*THE DATA*
========================================================================
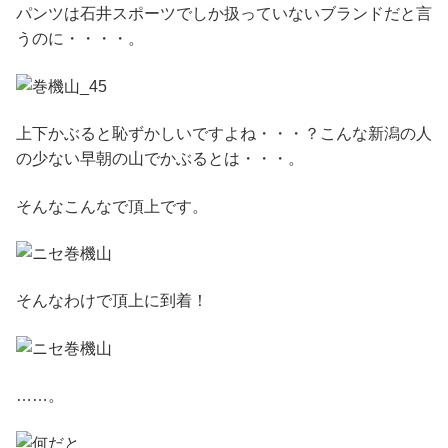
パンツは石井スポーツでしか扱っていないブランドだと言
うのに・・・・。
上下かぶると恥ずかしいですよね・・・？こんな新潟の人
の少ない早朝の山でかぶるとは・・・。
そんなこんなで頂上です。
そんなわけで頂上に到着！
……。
========================================================================
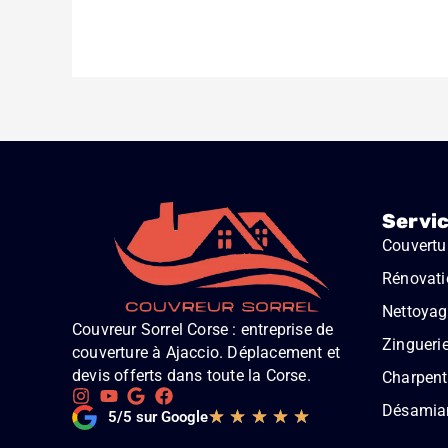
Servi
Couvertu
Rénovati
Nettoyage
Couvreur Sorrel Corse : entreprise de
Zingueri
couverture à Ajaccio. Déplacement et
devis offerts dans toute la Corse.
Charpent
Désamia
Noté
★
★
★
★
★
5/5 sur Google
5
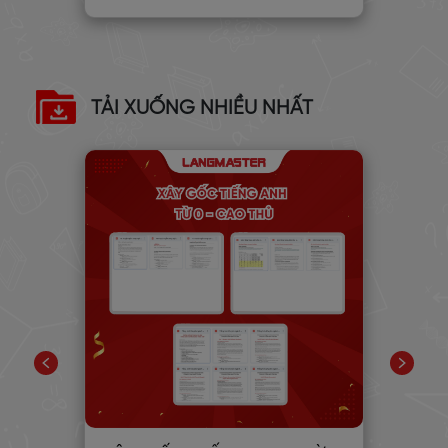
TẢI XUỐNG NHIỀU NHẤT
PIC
========================================================================
*YOUR GOAL*
Gather every line of the material above that contains the word "Corse". Treat uppercase and lowercase as different.

*WRITTEN RESPONSE*
Couvreur Sorrel Corse : entreprise de
devis offerts dans toute la Corse.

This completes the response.